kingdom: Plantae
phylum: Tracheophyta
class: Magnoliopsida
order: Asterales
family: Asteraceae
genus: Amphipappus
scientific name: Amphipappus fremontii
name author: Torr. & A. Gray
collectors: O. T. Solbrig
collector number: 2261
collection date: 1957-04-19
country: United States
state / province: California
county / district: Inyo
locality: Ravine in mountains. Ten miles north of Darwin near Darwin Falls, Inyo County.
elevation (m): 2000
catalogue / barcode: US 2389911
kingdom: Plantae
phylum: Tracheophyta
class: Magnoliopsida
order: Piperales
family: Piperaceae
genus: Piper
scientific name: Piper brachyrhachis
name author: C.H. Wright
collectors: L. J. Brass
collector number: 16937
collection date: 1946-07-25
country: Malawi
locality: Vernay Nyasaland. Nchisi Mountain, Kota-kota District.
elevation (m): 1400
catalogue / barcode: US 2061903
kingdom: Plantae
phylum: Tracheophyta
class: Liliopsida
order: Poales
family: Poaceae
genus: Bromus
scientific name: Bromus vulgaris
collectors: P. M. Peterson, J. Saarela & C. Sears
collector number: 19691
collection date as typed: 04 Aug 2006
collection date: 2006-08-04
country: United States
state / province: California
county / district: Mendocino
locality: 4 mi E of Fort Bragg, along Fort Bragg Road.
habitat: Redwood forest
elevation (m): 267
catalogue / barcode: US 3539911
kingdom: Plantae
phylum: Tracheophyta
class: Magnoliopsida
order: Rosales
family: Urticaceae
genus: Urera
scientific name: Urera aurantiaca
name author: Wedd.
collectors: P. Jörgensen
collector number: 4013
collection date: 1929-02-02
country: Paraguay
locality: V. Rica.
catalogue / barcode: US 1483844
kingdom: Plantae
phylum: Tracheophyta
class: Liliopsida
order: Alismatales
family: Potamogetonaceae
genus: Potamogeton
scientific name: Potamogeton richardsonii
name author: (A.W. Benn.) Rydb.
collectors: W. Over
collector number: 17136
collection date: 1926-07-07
· · · · · · ·
• **WHAT IS REQUIRED**
Copy the listing from its first line through the line with "elevation (m): 1400", swapping "collectors" for "collected by" and leaving everything else unchanged. Give only those lines.

• **OUTPUT OF THE EXERCISE**
kingdom: Plantae
phylum: Tracheophyta
class: Magnoliopsida
order: Asterales
family: Asteraceae
genus: Amphipappus
scientific name: Amphipappus fremontii
name author: Torr. & A. Gray
collected by: O. T. Solbrig
collector number: 2261
collection date: 1957-04-19
country: United States
state / province: California
county / district: Inyo
locality: Ravine in mountains. Ten miles north of Darwin near Darwin Falls, Inyo County.
elevation (m): 2000
catalogue / barcode: US 2389911
kingdom: Plantae
phylum: Tracheophyta
class: Magnoliopsida
order: Piperales
family: Piperaceae
genus: Piper
scientific name: Piper brachyrhachis
name author: C.H. Wright
collected by: L. J. Brass
collector number: 16937
collection date: 1946-07-25
country: Malawi
locality: Vernay Nyasaland. Nchisi Mountain, Kota-kota District.
elevation (m): 1400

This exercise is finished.